═══ EXERCISE INPUT ═══

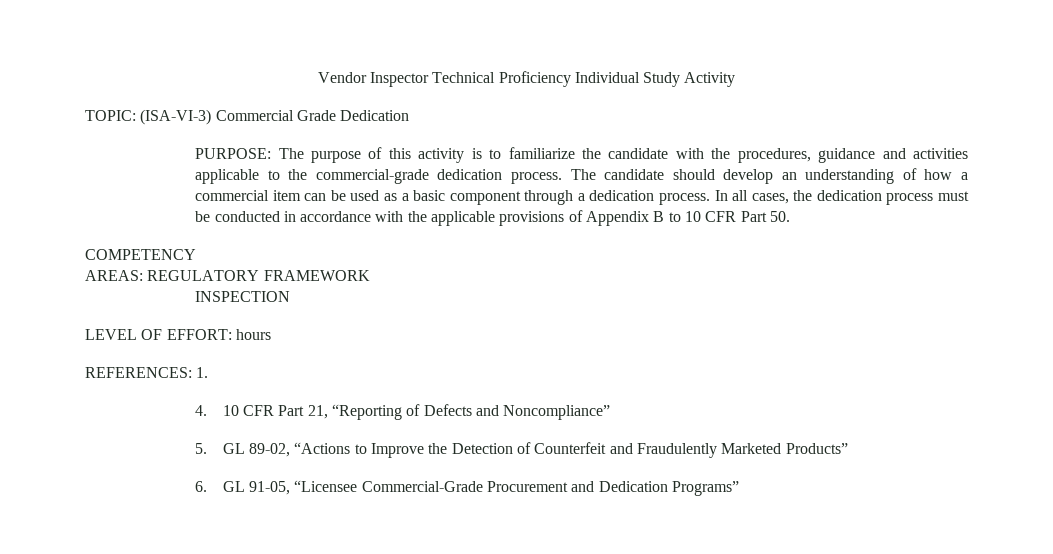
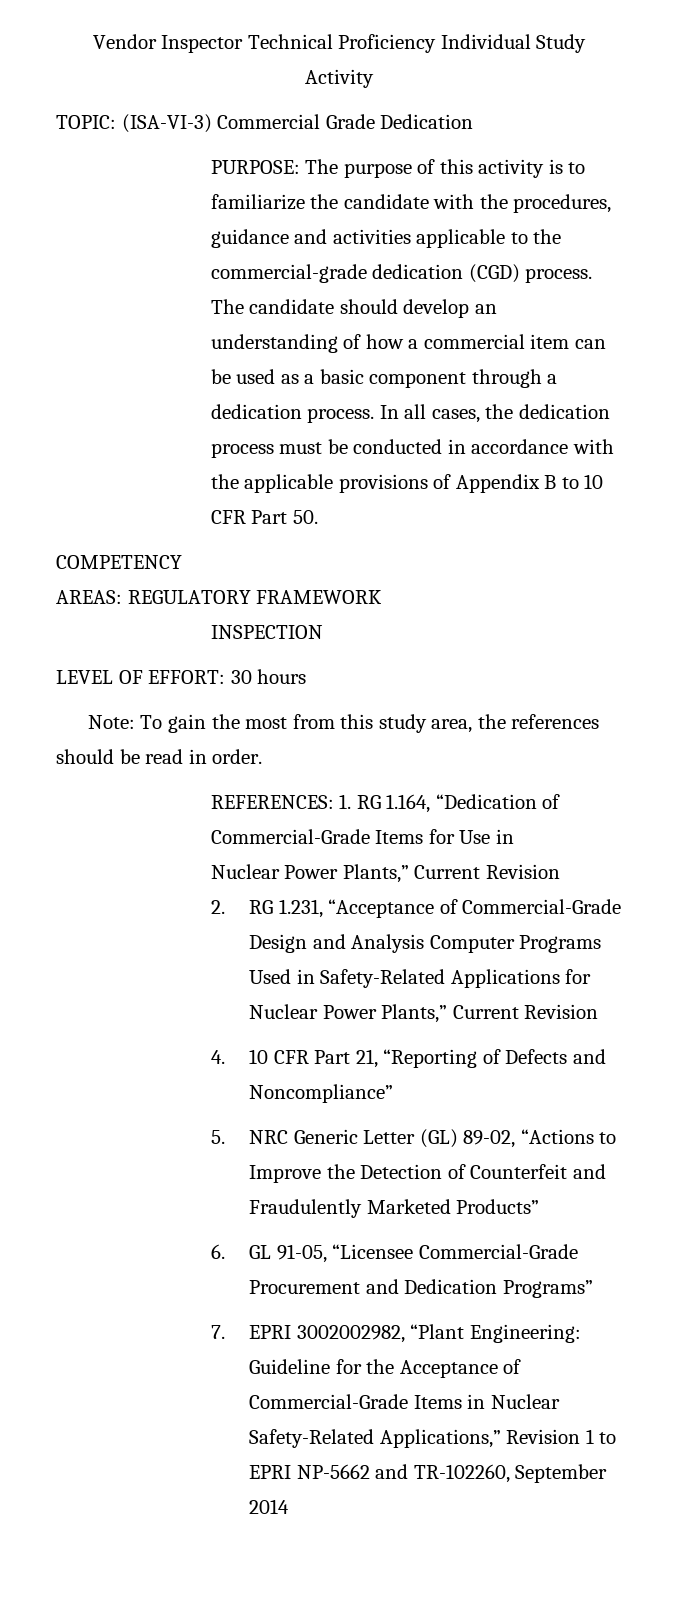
(503, 174) none -> [468,264,520,283] (CGD)
(232, 334) none -> [230,670,252,684] 30
[85,367,209,378] REFERENCES: 1. -> [87,714,600,733] [56,749,263,764] [210,794,561,813] [210,829,514,844] [210,864,560,883] [210,899,622,918] [249,934,602,953] [249,969,592,988] [249,1004,599,1023] Note: To gain the most from this study area, the references should be read in order. // REFERENCES: 1. RG 1.164, “Dedication of Commercial-Grade Items for Use in // Nuclear Power Plants,” Current Revision // 2. RG 1.231, “Acceptance of Commercial-Grade Design and Analysis Computer Programs Used in Safety-Related Applications for Nuclear Power Plants,” Current Revision
[222,443,245,454] GL -> [249,1129,458,1148] NRC Generic Letter (GL)
(739, 488) none -> [210,1324,581,1343] [249,1359,522,1378] [249,1394,560,1409] [249,1429,617,1448] [249,1464,608,1483] [249,1499,290,1514] // 7. EPRI 3002002982, “Plant Engineering: Guideline for the Acceptance of Commercial-Grade Items in Nuclear Safety-Related Applications,” Revision 1 to EPRI NP-5662 and TR-102260, September 2014

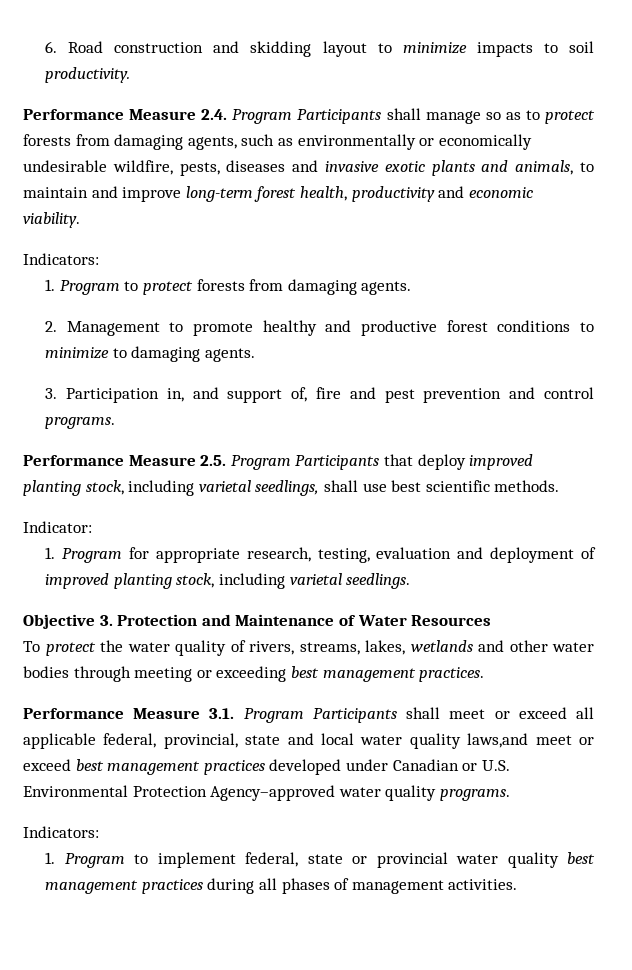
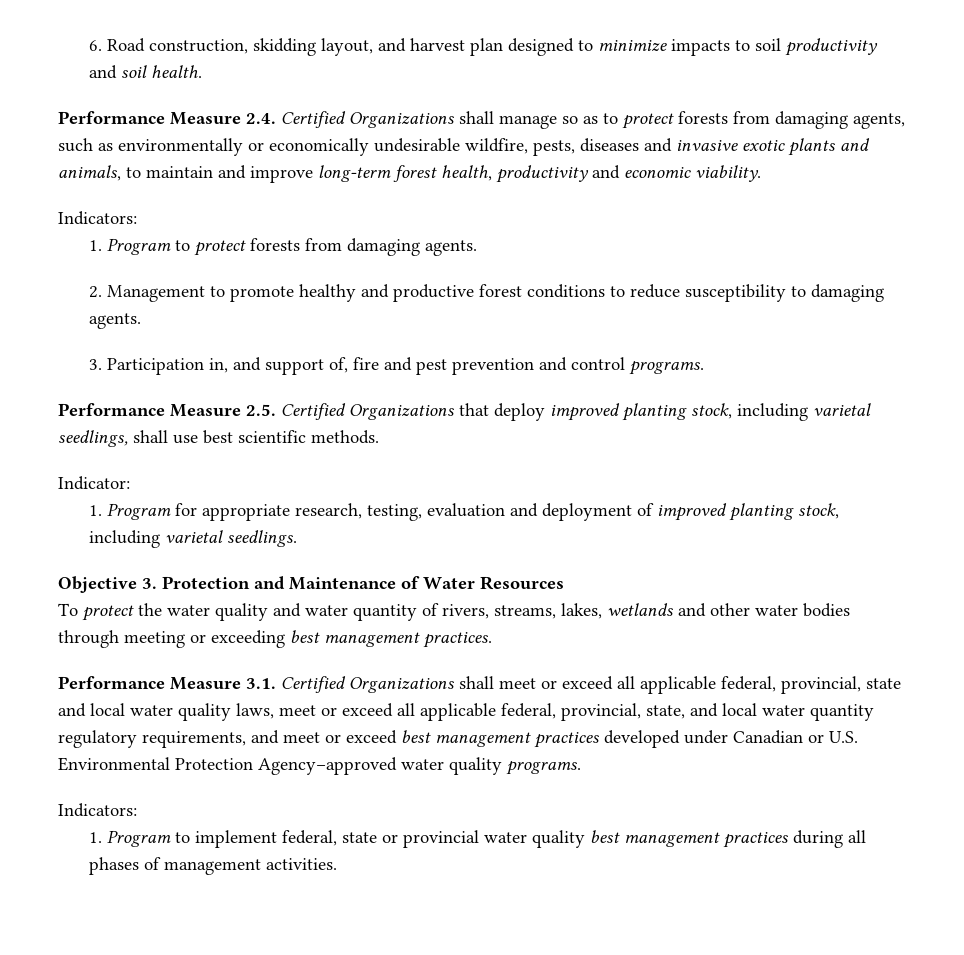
[114,41,367,57] construction and skidding layout -> [149,38,575,56] construction, skidding layout, and harvest plan designed
[45,67,131,83] productivity. -> [785,38,879,56] [89,65,203,79] productivity and soil health.
[232,109,382,124] Program Participants -> [281,111,454,128] Certified Organizations
[45,347,110,359] minimize -> [630,284,787,302] reduce susceptibility
[230,455,380,470] Program Participants -> [281,403,454,420] Certified Organizations
(226, 648) none -> [273,603,417,621] and water quantity
[243,708,397,723] Program Participants -> [281,676,454,693] Certified Organizations
[467,733,529,748] laws,and -> [236,703,874,721] [58,730,279,748] laws, meet or exceed all applicable federal, provincial, state, and local water quantity regulatory requirements, and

═══

## YOUR INSTRUCTIONS
Your reply should contain only an exact copy of the lines from the beginning of the material through the line with "(232, 334) none -> [230,670,252,684] 30", both ends included, with the pictures removed.

## OUTPUT FOR THIS TASK
(503, 174) none -> [468,264,520,283] (CGD)
(232, 334) none -> [230,670,252,684] 30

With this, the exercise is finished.